Saying out loud that you’re proud of being a woman, a gay, a lesbian, a transgender, etc. is still considered to be activism in this day and age. Everything that falls outside the tiny, cramped framework of being a heterosexual cisgender (preferably male), comes with a struggle. So what is implied in a statement like that, is that your reality is not an easy one, but that you carry on nonetheless. That pride is linked to the social struggle, and not to biology. A woman who says she’s proud of being a woman doesn’t say so because she’s got two breasts. She does it because she knows she has to work harder, and she does it. And that’s both inspirational, touching, and admirable. But should it have to be like that? The truth is that in a wonderful world, the answer is no. There wouldn’t be a reason to exclaim that you’re proud of your gender or your sexual orientation. But the fact that certain people’s realities are still unthinkable for others, is the reason we haven’t gotten any further. Nevertheless, I often think that I feel to be different and to be a part of a big minority. It’s made me a richer human being, to be in a position where you often look up instead of looking down. I believe the reason why this community is such a privilege to be a part of, is the abundance of love. There is a pent-up need for unconditional love and acceptance, simply because it is so scarce in the world beyond. Here, the love is so uniquely concentrated, simply because it’s not given room to spread out freely in a world that doesn’t embrace difference. That form of unbridled acceptance people give to one another, I believe to be a prerogative for all peripheral groups in society. And those who aren’t different like that will never get to experience the same form of love. Why? Because in the big world, there is no need for small rooms with lots of acceptance, because it’s already everywhere. Whenever I think of it like that, I feel a little sorry for « normal » people. I suppose the price you pay to take acceptance for granted wherever you go, is to be a little blind.
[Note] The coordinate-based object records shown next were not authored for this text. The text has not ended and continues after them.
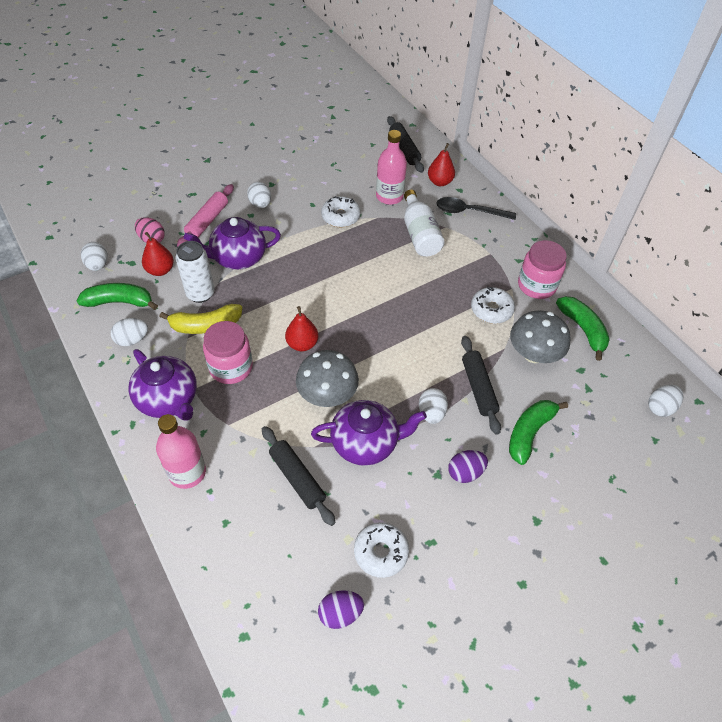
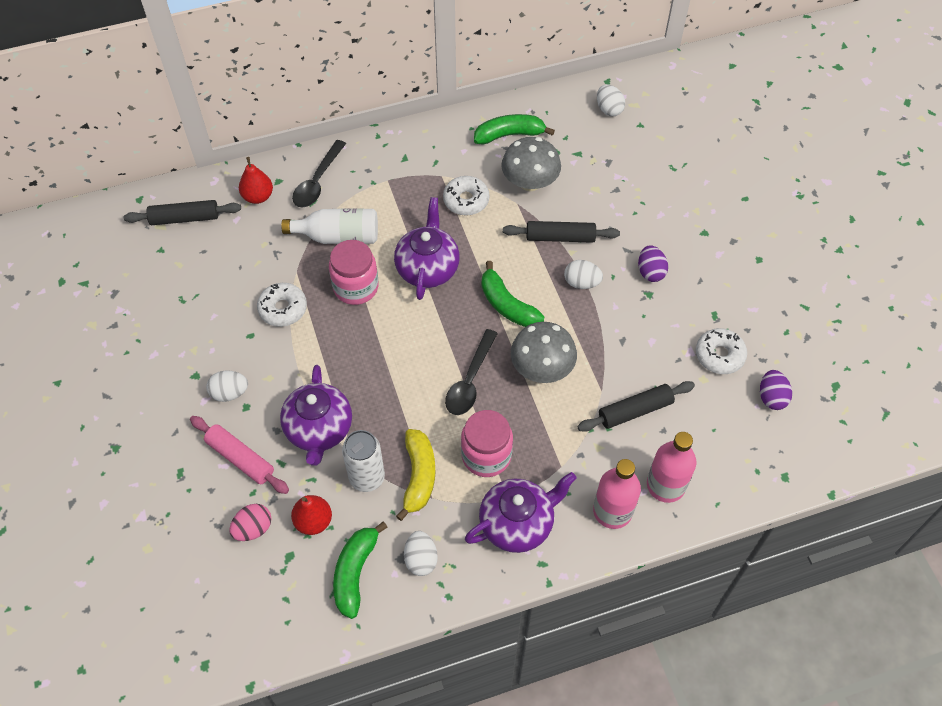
camera: 75 degrees left, 5 degrees up
white egg [81,242,108,271] -> none
red pear [285,306,318,351] -> black spoon [445,329,498,415]
purple teapot [311,400,427,466] -> purple teapot moved to [394,197,460,300]
pink bottle [376,130,407,205] -> pink bottle moved to [647,432,696,503]
green banana [509,400,568,465] -> green banana moved to [482,261,544,327]
pink jar [518,240,567,299] -> pink jar moved to [329,240,379,305]

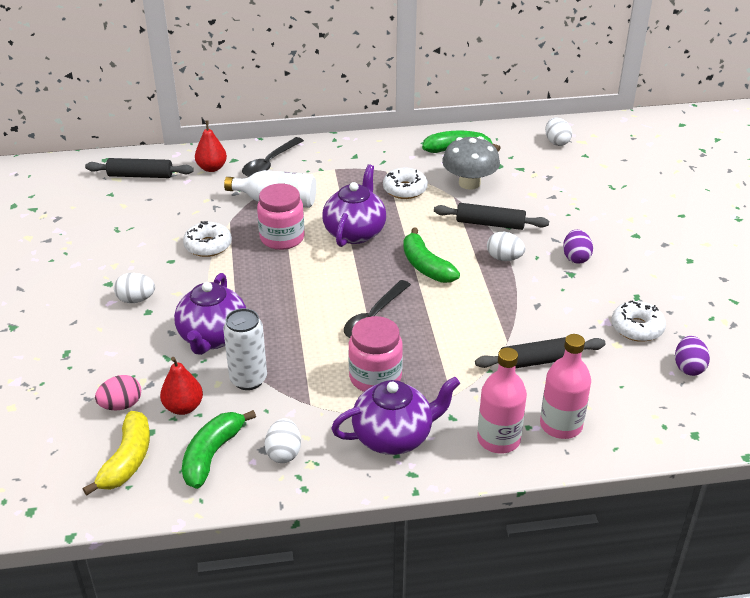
camera: 10 degrees right, 20 degrees down
pink rolling pin [190,416,289,494] -> none
yellow banana [396,429,435,521] -> yellow banana moved to [83,411,150,496]
grey mushroom [511,322,577,383] -> none

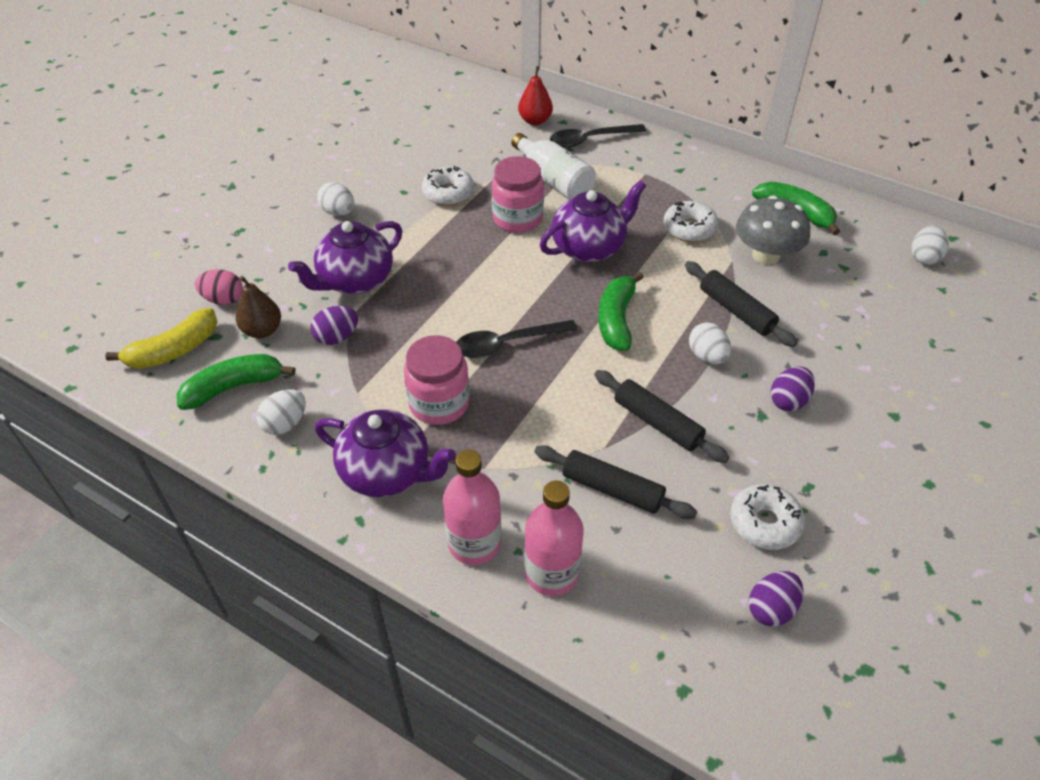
camera: 40 degrees right, 10 degrees up
black rolling pin [85,158,194,178] -> black rolling pin moved to [594,370,729,463]
red pear [160,357,203,415] -> brown pear [236,276,281,338]
white can [223,308,267,390] -> purple egg [311,306,358,345]

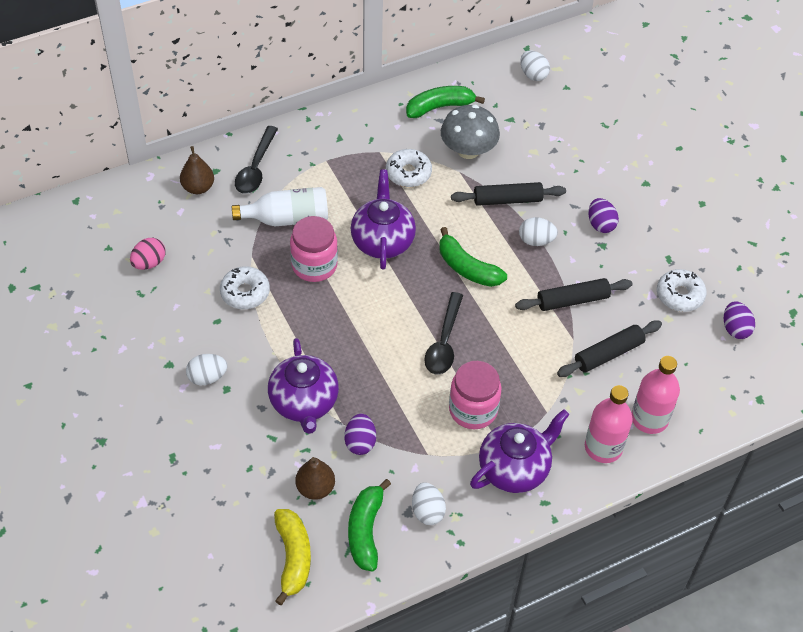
camera: 60 degrees left, 5 degrees up
pink egg [195,269,243,305] -> pink egg moved to [130,238,166,270]
red pear [518,66,553,125] -> brown pear [180,146,214,194]

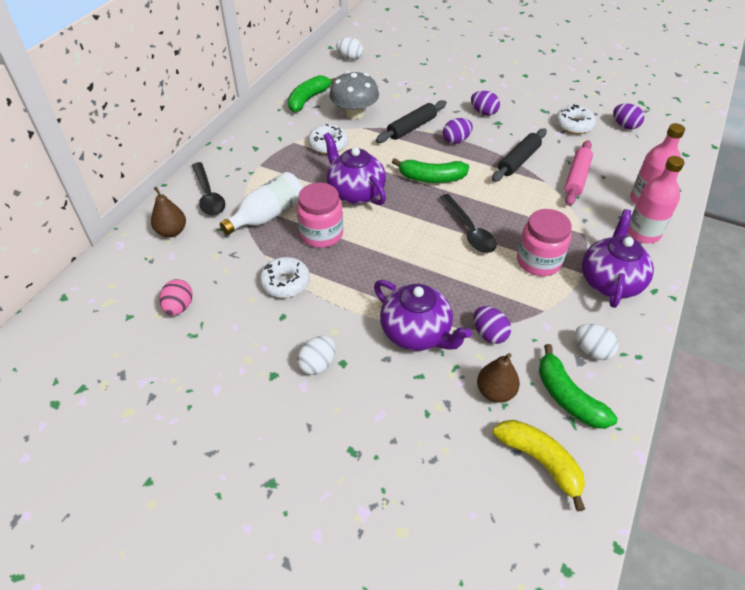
camera: 35 degrees left, 5 degrees down
white egg [519,217,558,246] -> purple egg [443,118,473,144]
black rolling pin [557,320,662,377] -> pink rolling pin [564,140,593,206]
The other week, I was at the beach with some friends of mine and their kids. On one occasion, one of them told me « Be a man a just jump in the water, Adam! ». It was said as a joke, and I wasn’t perturbed at all, but it still struck me how little I miss being so young that I hadn’t yet begun reflecting upon the meaning of my words. It was one of those moments when it felt pretty great not to be young-young anymore. Regardless of how much I can miss the naivety and invincibility that marked being a teenager and a young adult, they’ve got nothing against being able to say « In that case, I guess I’m something else than a ‘man’ « and mean it. Yes, I sometimes miss the tempo from the past, but the serenity and insights of the present are priceless.